Home > TheRest > Cradle of Smurf – S/T

Cradle of Smurf – S/T

Tes Fesses Records, 2007

Well, of course I am picking up an album by a band named Cradle of Smurf.  But the group also helps with that long time hipster difficulty of taste entrapment.  Ever been asked “Hey, do you like Cradle of Filth?”.  It’s a tough question.  If you say that yes, you do like the symphonic death metal band you know you’re going to get sucker punched with “Oh really?  What is your favorite album by them?”  Trapped!  However, if you say no, then the Cradle of Filth fan scoffs at you and says “Of course, you look too wussy to like symphonic death metal.”  Trapped again!  But now you have an out.  If someone asks you if you like Cradle of Filth all you need to do is look knowingly distracted and say “Mmmm, they’re not as good as Cradle of Smurf.”  Not only do you flout the question asked of you, but you now put the other person on the defensive because they have no idea who Cradle of Smurf is!  OH YEAH!  Hipster high five!  Just hope that this Cradle of Filth fan doesn’t read this review, otherwise you may get slapped by a spiked glove because the jig will be up.

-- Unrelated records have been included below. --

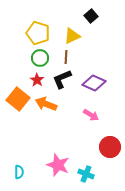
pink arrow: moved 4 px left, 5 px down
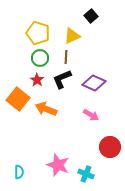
orange arrow: moved 5 px down
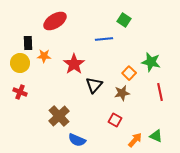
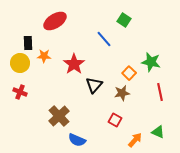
blue line: rotated 54 degrees clockwise
green triangle: moved 2 px right, 4 px up
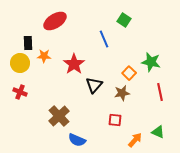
blue line: rotated 18 degrees clockwise
red square: rotated 24 degrees counterclockwise
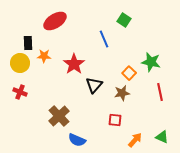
green triangle: moved 4 px right, 5 px down
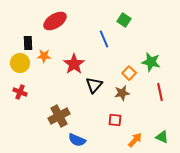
brown cross: rotated 15 degrees clockwise
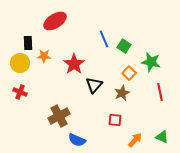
green square: moved 26 px down
brown star: rotated 14 degrees counterclockwise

The maelstrom of colors and shapes that highlight the album’s cover is not a bad representation of the electronic music Cradle of Smurf composes.  The French duo (one of whom consists of Julie Normal if my research serves me right) deliver mostly poppy electronic songs with quite a few instances of noise and bleeps.  If you listen to these songs repeatedly to let them soak in, those sudden bursts of static nonsense fit in nicely with the flow of the tune.  For instance, “Akai to Aoi” is an upbeat track that begins the album but one can immediately hear the screeching pops that are thrown in periodically.  It doesn’t matter, as they mostly add texture to a song that might sound too bland on its own.  Normal’s voice sort of drones on amidst the light beats, but it’s mainly used as an excuse for lyrics more than a critical part of the song.

While I’m on the topic, if you prefer singing with your electronic music, you can forget it with Cradles of Smurf.  Most songs have no lyrics of any kind, but when there are vocals one almost wishes they just stuck to instrumentals.  For instance, on the group’s cover of Beat Happening’s “Look Around” Normal’s vocals are hard to hear because they are mumbled and wispy.  That may not be such a bad thing to some ears, for it’s not like Calvin Johnson was any kind of Pavarotti.  Thankfully the keyboards keep the song true to form, which also makes it clear that the band probably prefers to stick to its strengths.  Melodically fuzzy songs like “La Mort Du Pape” and lo-fi dance anthems like “Bachir” show that no matter what Cradle of Smurf try, their keyboard skills can craft some pretty good songs.

Just as I was to write this album off as just another experimental electronic record by a French duo (such a long list, monsieur!) out pops “Tokyo Song”.  Man, this tune has got the ability to get the indie dance floor packed!  It’s got a general dance beat and light intro, but then the keyboard that sounds like that Japanese stringed instrument sound (think samurai movie) weaves effortlessly into the tempo.  Finally, a sensitive tone sparsely adds to the composition yet makes it complete.  Of course, the end of the song devolves into a confusion of noises, but the impression was very strong.  Easily the best song on the record for me.

Cradle of Smurf have quite a few songs that aren’t on this album on MySpace, but maybe the recorded live experience (Youtube) is more for you.  Even this guy recommends you bring your goat to the dance floor.

If I am reading Julie Normal’s discography correctly, there were only 500 copies made of this Cradle of Smurf disc.  Am I a lucky man?  I suppose so, especially thanks to that “Tokyo Song”.  However, it’s going to be tough for other people to find this disc kicking around a dollar bin, so maybe it’s the mp3 route you need to go.  It certainly won’t likely be the live show route, for it seems that this side project ended around 2008.  Although Cradle of Smurf may be finished, they still provide hot argument material in the long running Cradle of Filth versus Cradle of Smurf debate!